**HOW TO COMPLETE THIS TASK:** Write the records below out in full, character for character, with no pictures.

======

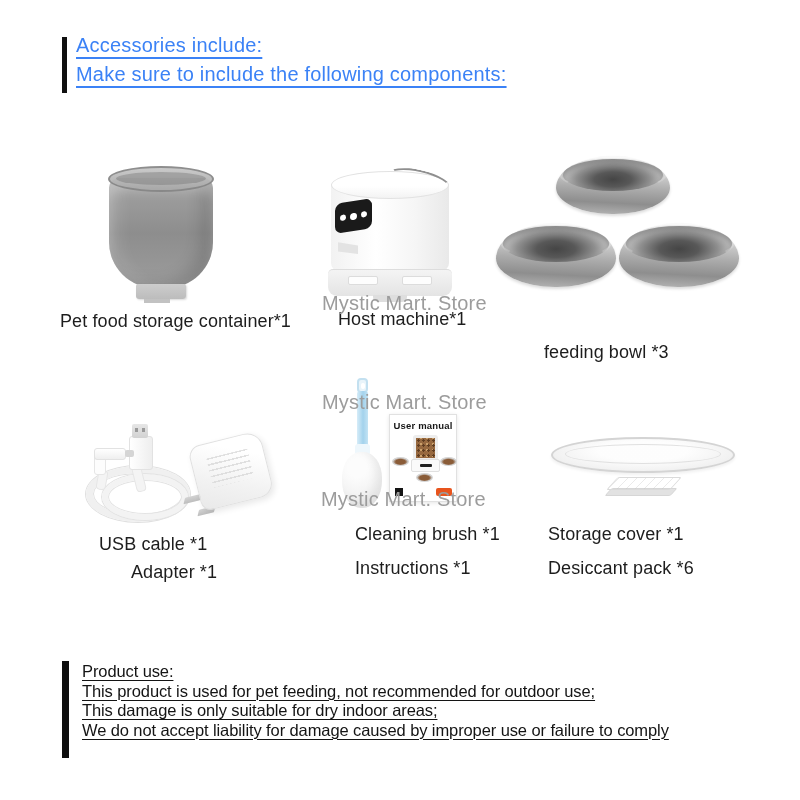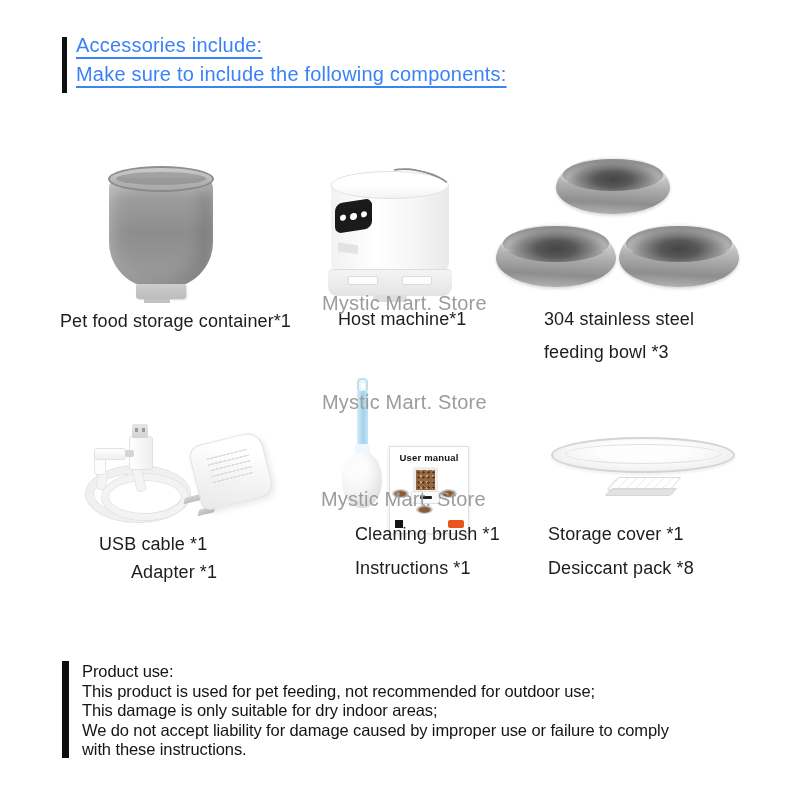--- a/index.html
+++ b/index.html
@@ -204,7 +204,6 @@
 
   <div class="lbl" style="left:60px; top:311px;">Pet food storage container*1</div>
   <div class="lbl" style="left:338px; top:309px;">Host machine*1</div>
-  <div class="lbl" style="left:544px; top:309px;">304 stainless steel</div>
   <div class="lbl" style="left:544px; top:342px;">feeding bowl *3</div>
 
   <div class="usb">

======

**ANSWER BOX:**
--- a/index.html
+++ b/index.html
@@ -204,7 +204,6 @@
 
   <div class="lbl" style="left:60px; top:311px;">Pet food storage container*1</div>
   <div class="lbl" style="left:338px; top:309px;">Host machine*1</div>
-  <div class="lbl" style="left:544px; top:309px;">304 stainless steel</div>
   <div class="lbl" style="left:544px; top:342px;">feeding bowl *3</div>
 
   <div class="usb">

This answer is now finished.